Competitive Response Strategy: Colgate-Palmolive Company's strategy to maintain its competitive advantage includes building on superior, science-based innovation, ensuring an agile and resilient supply chain, harnessing best-in-class omni-channel demand generation, leading in data, analytics, and AI capabilities, and evolving its high-impact, inclusive culture. The Company also actively enforces and defends its intellectual property rights, including patents, trademarks, copyrights, trade secrets, and trade dress rights.
Risk Assessment Framework
Strategic & Market Risks
Market Dynamics: The Company faces risks from changing macroeconomic conditions, including inflationary pressures, economic slowdowns, and volatile commodity prices. The rapidly changing retail landscape, driven by omni-channel integration and evolving consumer preferences, poses a risk if the Company fails to adapt. Dependence on key retailers, such as Walmart, Inc. (11% of Net sales), creates concentration risk. Geopolitical events, wars (e.g., Ukraine, Middle East, Venezuela), and shifts in trade relations (tariffs, sanctions) can impact consumer sentiment, supply chains, and costs. Technology Disruption: The Company's growth depends on successful innovation, and failure to develop and launch new products or adapt to evolving consumer preferences and regulatory requirements could hinder growth. The increasing use of AI also presents risks, including potential for false or biased outputs and intellectual property infringement claims. Reputational Risk: Negative publicity related to brands, products, supply chain, ingredients, packaging, sustainability practices, or employees, especially amplified by digital and social media, could damage brand equity and business. Counterfeit products also pose a risk to brand image. Acquisitions & Divestitures: Risks include failure to realize expected benefits or synergies, integration challenges, diversion of management attention, and potential for substantial additional debt or impairment charges, as seen with the skin health business impairment in 2025.

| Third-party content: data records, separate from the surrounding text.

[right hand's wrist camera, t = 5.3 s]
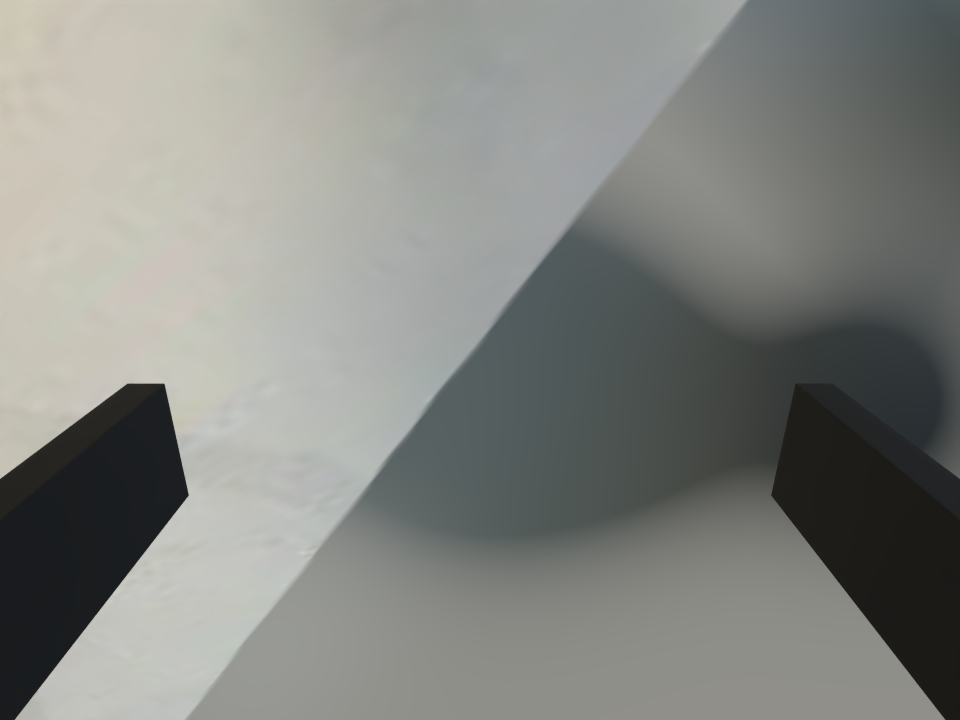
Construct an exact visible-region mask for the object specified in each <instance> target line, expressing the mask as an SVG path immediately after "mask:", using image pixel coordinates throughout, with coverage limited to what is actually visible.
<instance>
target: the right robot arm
mask: <svg viewBox="0 0 960 720" xmlns="http://www.w3.org/2000/svg"><path fill="white" fill-rule="evenodd" d="M188 496H189V494H188V490H187V485H186V481H185V476H184V471H183V467H182V462H181V458H180V453H179V448H178V444H177V439H176V435H175V430H174V425H173V421H172V416H171V412H170V407H169V403H168V398H167V393H166V389H165V384H127V385H125V386H124V387H123V388H121V389H120V390H118V391H117V392H116V393H114V394H113V395H112V396H110V397H109V398H108V399H106V400H105V401H104V402H102V403H101V404H100V405H98V406H97V407H96V408H94V409H93V410H92V411H90V412H89V413H88V414H86V415H85V416H84V417H82V418H81V419H80V420H78V421H77V422H76V423H74V424H73V425H72V426H70V427H69V428H68V429H66V430H65V431H64V432H62V433H61V434H60V435H58V436H57V437H56V438H54V439H53V440H52V441H50V442H49V443H48V444H46V445H45V446H44V447H42V448H41V449H40V450H38V451H37V452H36V453H34V454H33V455H32V456H30V457H29V458H28V459H26V460H25V461H24V462H22V463H21V464H20V465H18V466H17V467H16V468H14V469H13V470H12V471H10V472H9V473H8V474H6V475H5V476H4V477H2V478H1V479H0V720H15V719H16V717H17V716H18V715H19V713H20V712H21V711H22V710H23V708H24V707H25V706H26V704H27V703H28V702H29V701H30V699H31V698H32V697H33V695H34V694H35V693H36V692H37V690H38V689H39V688H40V686H41V685H42V684H43V683H44V681H45V680H46V679H47V677H48V676H49V675H50V673H51V672H52V671H53V670H54V668H55V667H56V666H57V664H58V663H59V662H60V661H61V659H62V658H63V657H64V655H65V654H66V653H67V652H68V650H69V649H70V648H71V646H72V645H73V644H74V643H75V641H76V640H77V639H78V637H79V636H80V635H81V634H82V632H83V631H84V630H85V628H86V627H87V626H88V625H89V623H90V622H91V621H92V619H93V618H94V617H95V615H96V614H97V613H98V612H99V610H100V609H101V608H102V606H103V605H104V604H105V603H106V601H107V600H108V599H109V597H110V596H111V595H112V594H113V592H114V591H115V590H116V588H117V587H118V586H119V585H120V583H121V582H122V581H123V579H124V578H125V577H126V576H127V574H128V573H129V572H130V570H131V569H132V568H133V567H134V565H135V564H136V563H137V561H138V560H139V559H140V557H141V556H142V555H143V554H144V552H145V551H146V550H147V548H148V547H149V546H150V545H151V543H152V542H153V541H154V539H155V538H156V537H157V536H158V534H159V533H160V532H161V530H162V529H163V528H164V527H165V525H166V524H167V523H168V521H169V520H170V519H171V518H172V516H173V515H174V514H175V512H176V511H177V510H178V509H179V507H180V506H181V505H182V503H183V502H184V501H185V500H186V498H187V497H188ZM771 496H772V497H773V498H774V500H775V501H776V502H777V503H778V505H779V506H780V507H781V509H782V510H783V511H784V512H785V514H786V515H787V516H788V517H789V519H790V520H791V521H792V523H793V524H794V525H795V526H796V528H797V529H798V530H799V532H800V533H801V534H802V536H803V537H804V538H805V539H806V541H807V542H808V543H809V544H810V546H811V547H812V548H813V550H814V551H815V552H816V554H817V555H818V556H819V557H820V559H821V560H822V561H823V563H824V564H825V565H826V566H827V568H828V569H829V570H830V572H831V573H832V574H833V576H834V577H835V578H836V579H837V581H838V582H839V583H840V585H841V586H842V587H843V588H844V590H845V591H846V592H847V593H848V595H849V596H850V597H851V599H852V600H853V601H854V603H855V604H856V605H857V606H858V608H859V609H860V610H861V612H862V613H863V614H864V615H865V617H866V618H867V619H868V621H869V622H870V623H871V624H872V626H873V627H874V628H875V630H876V631H877V632H878V634H879V635H880V636H881V637H882V639H883V640H884V641H885V643H886V644H887V645H888V646H889V648H890V649H891V650H892V651H893V653H894V654H895V655H896V657H897V658H898V659H899V661H900V662H901V663H902V664H903V666H904V667H905V668H906V670H907V671H908V672H909V673H910V675H911V676H912V677H913V679H914V680H915V681H916V683H917V684H918V685H919V686H920V688H921V689H922V690H923V691H924V693H925V694H926V695H927V697H928V698H929V699H930V700H931V702H932V703H933V704H934V706H935V707H936V708H937V710H938V711H939V712H940V713H941V715H942V716H943V717H944V719H945V720H960V479H959V478H958V477H956V476H955V475H954V474H952V473H951V472H950V471H948V470H947V469H946V468H944V467H943V466H942V465H940V464H939V463H938V462H936V461H935V460H934V459H932V458H931V457H930V456H928V455H927V454H926V453H924V452H923V451H922V450H920V449H919V448H918V447H916V446H915V445H914V444H912V443H911V442H910V441H908V440H907V439H906V438H904V437H903V436H902V435H900V434H899V433H898V432H896V431H895V430H894V429H892V428H891V427H890V426H888V425H887V424H886V423H884V422H883V421H881V420H880V419H879V418H878V417H876V416H875V415H874V414H872V413H871V412H870V411H868V410H867V409H866V408H864V407H863V406H862V405H860V404H859V403H857V402H856V401H855V400H854V399H852V398H851V397H850V396H848V395H847V394H845V393H844V392H843V391H842V390H840V389H839V388H837V387H836V386H835V385H833V384H795V389H794V393H793V398H792V403H791V407H790V412H789V416H788V421H787V425H786V430H785V435H784V439H783V444H782V448H781V453H780V458H779V462H778V467H777V471H776V476H775V481H774V485H773V490H772V494H771Z"/></svg>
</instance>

Operational & Execution Risks
Supply Chain Vulnerabilities: Disruptions from geopolitical events, health emergencies, labor disputes, logistics challenges, loss of key manufacturing/distribution sites, raw/packaging material availability/quality issues, and reliance on single-source suppliers can interrupt product supply. Cost Volatility: Increases in commodity, energy, and logistics costs, exacerbated by macroeconomic and geopolitical tensions, may adversely impact profit margins if mitigation efforts (pricing, cost efficiencies) are insufficient. Cost Reduction Programs: There is no guarantee that ongoing "funding-the-growth initiatives" or the "Strategic Growth and Productivity Program" will achieve anticipated savings or benefits on schedule. Cybersecurity Incident & IT Systems Failure: Extensive reliance on IT/OT systems, including third-party providers, exposes the Company to cyberattacks, data incidents, and system failures. Such events could disrupt operations, lead to data loss, reputational harm, significant costs, and legal liabilities.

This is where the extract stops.